It seemed like the Chaos Monkey had struck again when Amazon Web Services (AWS) customers suffered major disruption yesterday, caused by a failure cascade that began with a network outage and rapdily spread to storage and compute resources. The twitterverse and blogosphere lit up as the blame game began.
Some blamed AWS, some blamed the network, some blamed AWS' customers and some blamed it on the boogie. That doesn't seem very helpful, but it does highlight the issue of the trade-off between cloud diversity and complexity.
Services that went down yesterday were accused of failing to have enough diversity in cloud providers and how they designed their applications for AWS. One way to reduce this risk is to eliminate common failure modes such as a common cloud provider — but that is often easier said than done, as concisely described in this blog post from @justinsantab.
The essence of the problem is that there can be a significant cost of complexity to gain diversity. Costs include writing an application in such a way that it is independent of the cloud's API, re-training operations staff and so on. Some companies affected yesterday decided that it wasn't worth hedging single cloud risk by taking steps to diversify, and so suffered downtime. Depending on the trade-offs involved, this may have been a good decision… or not.
Another cost is factoring in the cloud's behavior and feature differences. Different clouds can have fundamentally different design assumptions that have major repercussions on how an application performs in each cloud (the subject of my "Escaping the Chaos Monkey: Enterprsise vs. Commodity Clouds" presentation).
One set of cloud providers have decided that making it easier for VMware customers to diversify their cloud providers is good for business: VMware vCloud Powered service providers, all of whom offer the same vCloud API and support the Open Virtualization Format (OVF). This reduces the barrier to redeploying a cloud applications and data elsewhere. Being tied to an API can make it very hard to leave a cloud provider.

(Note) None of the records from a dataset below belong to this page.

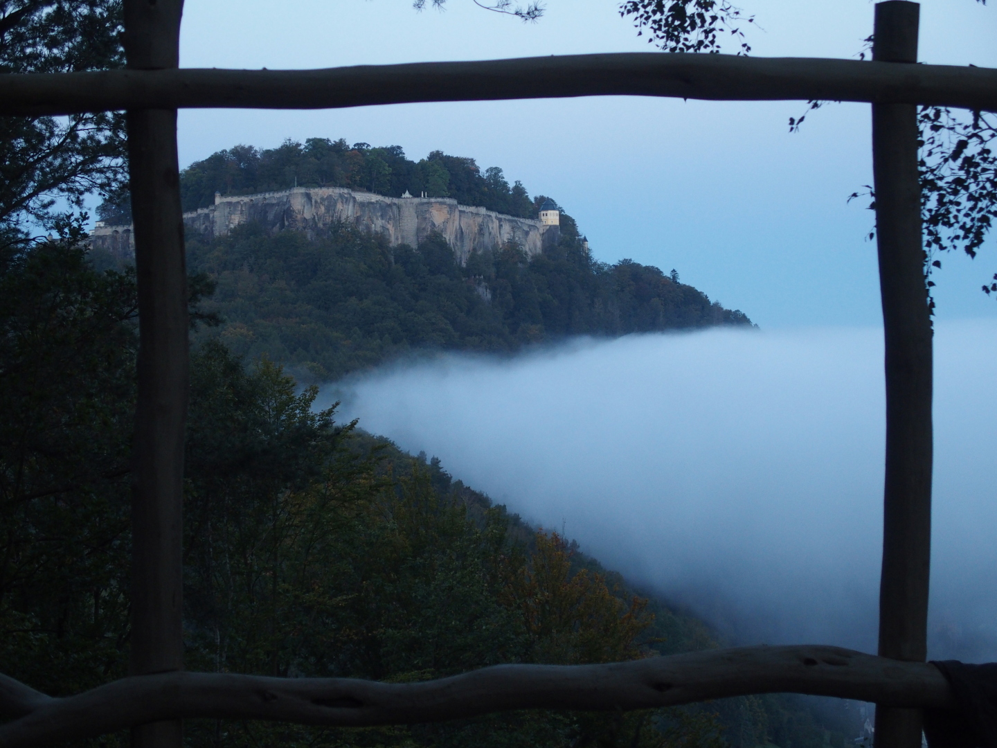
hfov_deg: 23.0
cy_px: 374
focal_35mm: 85
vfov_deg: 17.4
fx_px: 2448
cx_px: 498
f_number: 2.8
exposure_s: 1/80
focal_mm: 17.8
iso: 400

There are more than 4,100 service providers in the VMware Service Provider Program as of last week, and more and more of them are achieving the vCloud Powered designation — three more in the first three days of this week, for example. This dramatically reduces one complexity hurdle: API and workload format dependency. They all run VMware vSphere and vCloud Director, which eliminates another set of compatibility challenges for VMware virtualized workloads (Chris Wolfe at Gartner blogged on that challenge earlier this year)
Different cloud provider design decisions can also make these clouds behave differently, and there's a subset of vCloud Powered providers who have tackled that too: vCloud Datacenter providers. They have implemented a common service definition, audited by VMware, so that collectively they deliver a globally consistent cloud computing service. Today, there are six service providers in this program with global coverage: Bluelock, Colt, CSC, SingTel, Softbank and Verizon.
The devil is in the details when it comes to supplier diversity of any kind, and this is by no means some kind of panacea. But vCloud Powered and vCloud Datacenter do reduce the complexity and cost of cloud provider diversity, and that's a good thing.